On my nightly stroll this evening I was listening to the podcast version of The Tech Guy with Leo Laporte, episode 756 (show notes here, audio not available on that page yet, but downloaded via their iTunes feed here). During his monologue, Leo discusses the fact that there was no breakout technology at SXSW this year. When discussing this with other techies, there was a general conclusion that very low “barrier to entry” means that there are SO many tools, great and otherwise, available, that no standout tool was able to emerge.
Mr. Laporte had some interesting commentary here related to barrier to entry, and the fact that isn’t a bad thing per se, but means that there is even greater imporatance of creating filters to make sure that you are finding the good stuff.

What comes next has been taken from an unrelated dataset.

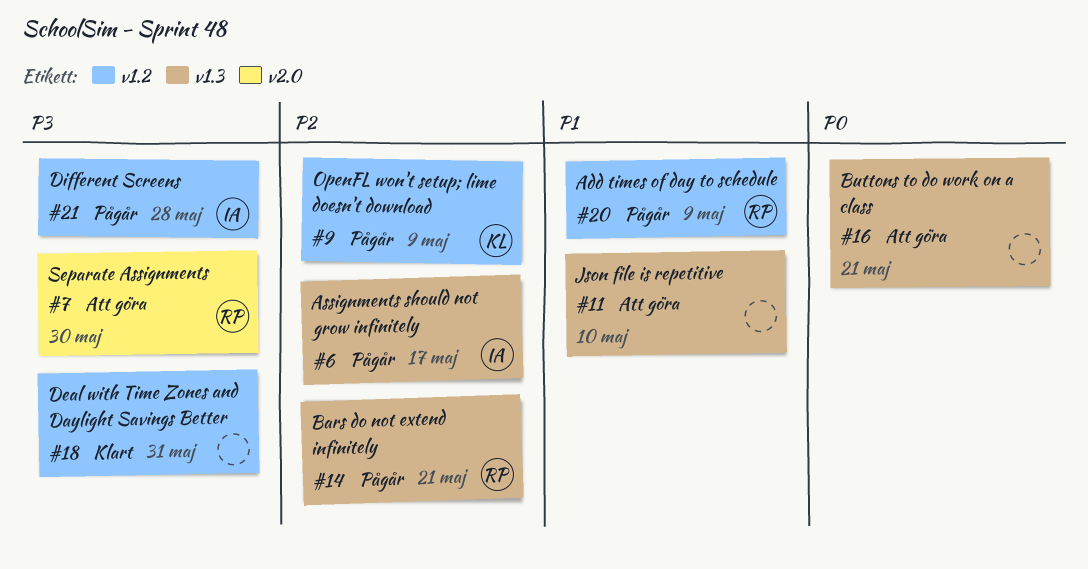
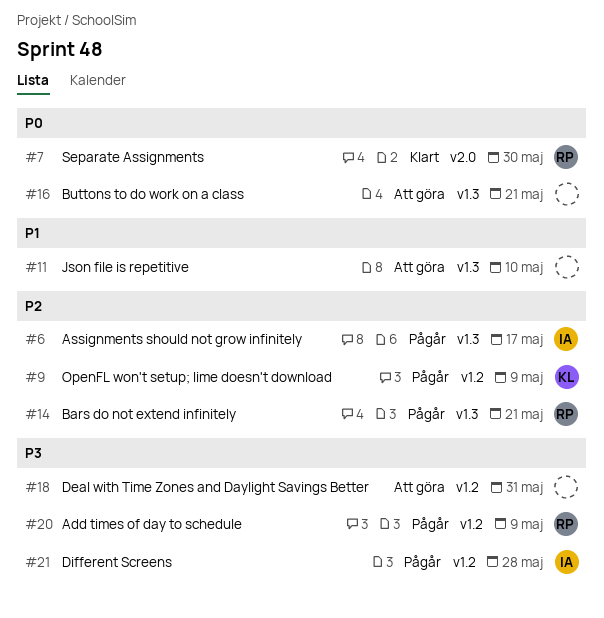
#7, status: Att göra -> Klart
#7, priority: P3 -> P0
#18, status: Klart -> Att göra
#20, priority: P1 -> P3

There is an easy take-home point here related to filters, but, I think there is a greater problem here that we, as tech-savvy teachers, need to think about. There is a lot of excellent points being made about audience and giving our students an audience. I don’t want to distract from those points, I think the efforts we make to give our students voices globally are incredibly well-placed.
That said, I think we need to be cautious about proclaiming that as pushing students over that barrier to entry means they will have a global audience. Will there materials be “global?” Sure. Does that mean they will have an audience? No. There is an awful lot of noise out there and it is hard to distinguish yourself among all of that noise.

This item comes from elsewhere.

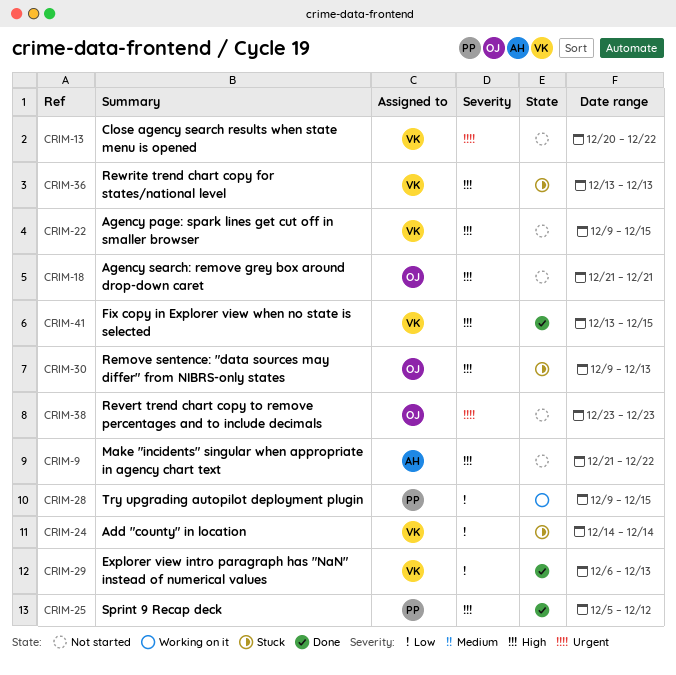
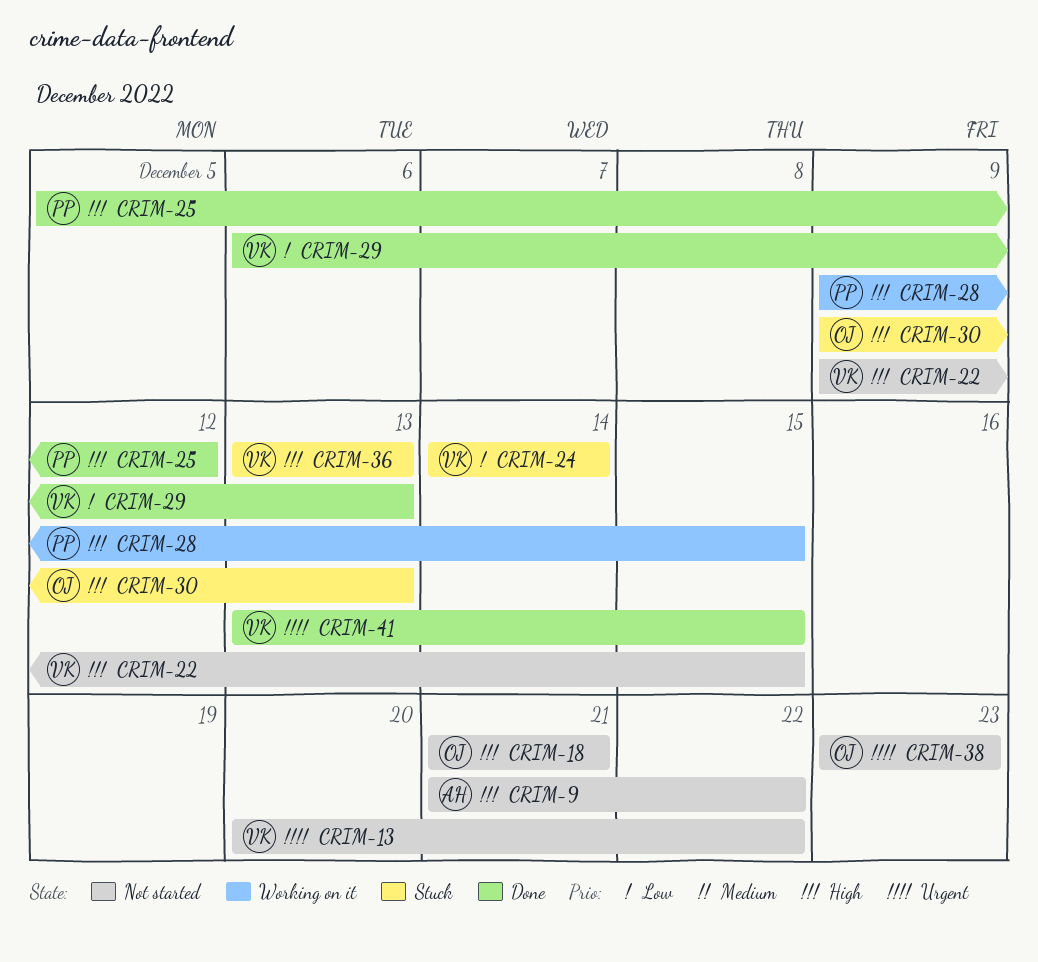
CRIM-28, priority: Low -> High
CRIM-41, priority: High -> Urgent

I had some frustrating experiences as a classroom teacher with my students blogging. Among my experiences with classroom blogging was a semester with world geography students blogging about China, Japan and Europe. Despite aggressive efforts Tweeting, promoting to parents and out to the Internets, there wasn’t a lot of traffic to our blog (from locals, let alone our outside our walls) and some of my students turned cynical when there wasn’t really a “global” audience as promised.
I framed it differently in later semesters and don’t regret the efforts, but, I needed to be careful to advertise this correctly to kids. There are very much worthwhile efforts, but, I think we need to be careful not to overpromise to our students.